MATERIAL FOR THE TASK:

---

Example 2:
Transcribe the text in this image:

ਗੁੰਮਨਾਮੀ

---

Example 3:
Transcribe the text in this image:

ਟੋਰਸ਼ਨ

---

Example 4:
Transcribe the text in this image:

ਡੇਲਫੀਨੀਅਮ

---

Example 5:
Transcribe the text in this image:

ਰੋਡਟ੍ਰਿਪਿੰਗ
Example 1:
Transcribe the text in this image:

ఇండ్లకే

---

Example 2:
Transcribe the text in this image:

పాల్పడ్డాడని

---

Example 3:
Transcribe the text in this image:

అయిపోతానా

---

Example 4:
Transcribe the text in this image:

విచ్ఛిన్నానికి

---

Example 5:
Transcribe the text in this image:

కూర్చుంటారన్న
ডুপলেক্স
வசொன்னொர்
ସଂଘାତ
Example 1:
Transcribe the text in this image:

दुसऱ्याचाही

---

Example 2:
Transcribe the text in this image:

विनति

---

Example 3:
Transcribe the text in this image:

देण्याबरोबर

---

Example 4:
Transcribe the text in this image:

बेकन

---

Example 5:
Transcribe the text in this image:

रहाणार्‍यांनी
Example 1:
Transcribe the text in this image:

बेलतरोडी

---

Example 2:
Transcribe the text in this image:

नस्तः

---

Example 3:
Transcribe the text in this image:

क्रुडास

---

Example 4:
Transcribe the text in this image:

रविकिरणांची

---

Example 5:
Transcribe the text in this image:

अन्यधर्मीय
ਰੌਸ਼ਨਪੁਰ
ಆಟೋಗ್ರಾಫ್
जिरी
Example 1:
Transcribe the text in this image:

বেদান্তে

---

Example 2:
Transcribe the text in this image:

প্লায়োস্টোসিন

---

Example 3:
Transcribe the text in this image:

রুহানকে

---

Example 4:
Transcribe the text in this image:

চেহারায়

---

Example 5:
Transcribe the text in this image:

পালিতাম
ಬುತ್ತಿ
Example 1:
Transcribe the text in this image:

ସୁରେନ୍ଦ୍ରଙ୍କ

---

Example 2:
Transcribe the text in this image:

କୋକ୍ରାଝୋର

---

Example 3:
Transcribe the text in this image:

AIM OF THE EXERCISE: Word for word, transcribe the data shown above.

THE ANSWER:
---

Example 2:
Transcribe the text in this image:

ਗੁੰਮਨਾਮੀ

---

Example 3:
Transcribe the text in this image:

ਟੋਰਸ਼ਨ

---

Example 4:
Transcribe the text in this image:

ਡੇਲਫੀਨੀਅਮ

---

Example 5:
Transcribe the text in this image:

ਰੋਡਟ੍ਰਿਪਿੰਗ
Example 1:
Transcribe the text in this image:

ఇండ్లకే

---

Example 2:
Transcribe the text in this image:

పాల్పడ్డాడని

---

Example 3:
Transcribe the text in this image:

అయిపోతానా

---

Example 4:
Transcribe the text in this image:

విచ్ఛిన్నానికి

---

Example 5:
Transcribe the text in this image:

కూర్చుంటారన్న
ডুপলেক্স
வசொன்னொர்
ସଂଘାତ
Example 1:
Transcribe the text in this image:

दुसऱ्याचाही

---

Example 2:
Transcribe the text in this image:

विनति

---

Example 3:
Transcribe the text in this image:

देण्याबरोबर

---

Example 4:
Transcribe the text in this image:

बेकन

---

Example 5:
Transcribe the text in this image:

रहाणार्‍यांनी
Example 1:
Transcribe the text in this image:

बेलतरोडी

---

Example 2:
Transcribe the text in this image:

नस्तः

---

Example 3:
Transcribe the text in this image:

क्रुडास

---

Example 4:
Transcribe the text in this image:

रविकिरणांची

---

Example 5:
Transcribe the text in this image:

अन्यधर्मीय
ਰੌਸ਼ਨਪੁਰ
ಆಟೋಗ್ರಾಫ್
जिरी
Example 1:
Transcribe the text in this image:

বেদান্তে

---

Example 2:
Transcribe the text in this image:

প্লায়োস্টোসিন

---

Example 3:
Transcribe the text in this image:

রুহানকে

---

Example 4:
Transcribe the text in this image:

চেহারায়

---

Example 5:
Transcribe the text in this image:

পালিতাম
ಬುತ್ತಿ
Example 1:
Transcribe the text in this image:

ସୁରେନ୍ଦ୍ରଙ୍କ

---

Example 2:
Transcribe the text in this image:

କୋକ୍ରାଝୋର

---

Example 3:
Transcribe the text in this image:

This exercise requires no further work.